(Page extract Opens)

I do not believe so, no. AFAIK, VCAPI doesn't actually parse the commit message at all currently. It just determines the committer and the author (--author) of the commit itself. This is why no one has contribution credit for core on their profiles aside those who have direct commit access, yes? Adding an additional layer to parse git notes doesn't sound like it would, in any way, conflict with existing code. It would simply be an additional event that is processed.

drumm’s picture

Can https://www.drupal.org/node/52287 be updated for things that are decided? Such as, moving "by …" to the end.

webchick’s picture

No, we'd only update the docs once the functionality was deployed, IMO. Until then the commit credit doesn't get long enough to warrant breaking everyone's habits.

moshe weitzman’s picture

OK, based on #8 and #12, it does not look like we need to do much in order order to put contribution metadata into Notes. I suggest we go that way right from the start. If we don't, we're going to have angry devs who claim that we are using Git incorrectly.

As far as I can tell, this comes down to emitting two commands instead of one. We would emit git commit [STUFF] && git notes add [STUFF]

xjm’s picture

See also #2295411: Auto-generate Git attribution info / commit messages on Drupal.org. @webchick pointed out that we don't need to resolve this issue before adding that functionality, since adding the UI and the feature that already exists in dreditor could easily be the first step, followed by adopting a git notes format later.

(Page extract Closes)

- [Set of tasks]
**A.** According to the git notes thread, what does VCAPI determine about a commit?
**B.** Carry the git notes thread forward from its last post.
None of the data is needed here.

(Given data Opens)

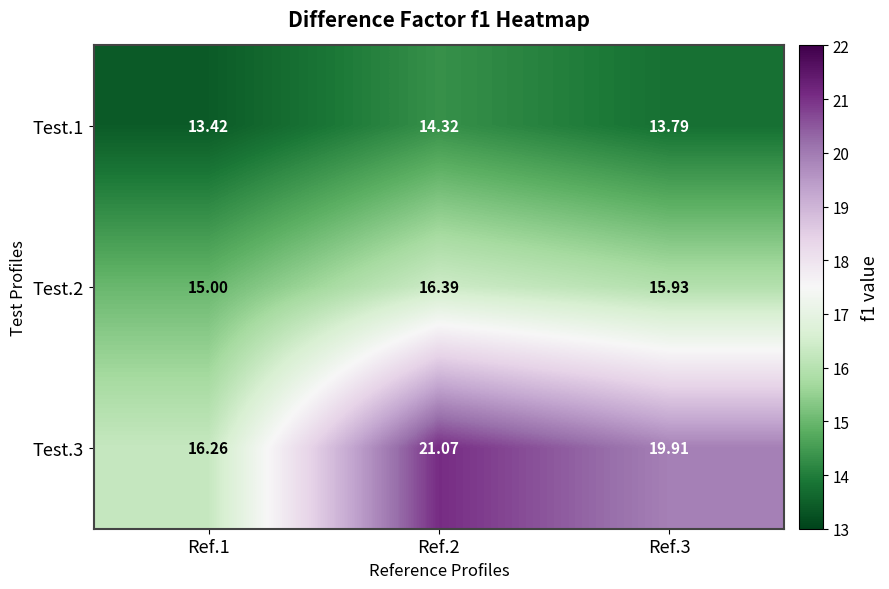

Is the value of Test.1 at Ref.3 greater than the value of Test.2 at Ref.1?

No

(Given data Closes)

- [Answers for this exercise]
**A.** It determines the committer and the author (--author) of the commit.

**B.**
webchick’s picture

One bummer about git notes is it looks like as of August 2014, GitHub doesn't display them anymore (source: https://github.com/blog/707-git-notes-display, via Moshe). Not a reason not to use them, per se, since they definitely make the most technical sense in a world where we have a way to display them on Drupal.org, but we lose the part of Dries's proposal where the same credit system works wherever Drupal development is done (and a non-trivial amount of Drupal development is done off d.o).

catch’s picture

I'm not sure which is the correct issue to post this on, there are at least three, however cross-posting my comment from #2230579-30: [meta] Allow crediting reviewers (and other non-coders) as first-class contributors

If we use git notes, since that can be edited without changing git history, I'd suggest the following:

1. We can auto-generate the message, and it'll be correct 95% of the time per #2295411: Auto-generate Git attribution info / commit messages on Drupal.org.

2. If we can auto-generate it, we can also have a script do this retrospectively for previous commits against core - as long as there's an issue nid associated with the commit that should be possible. That'd retrospectively fix some of the missing reviewer credit etc.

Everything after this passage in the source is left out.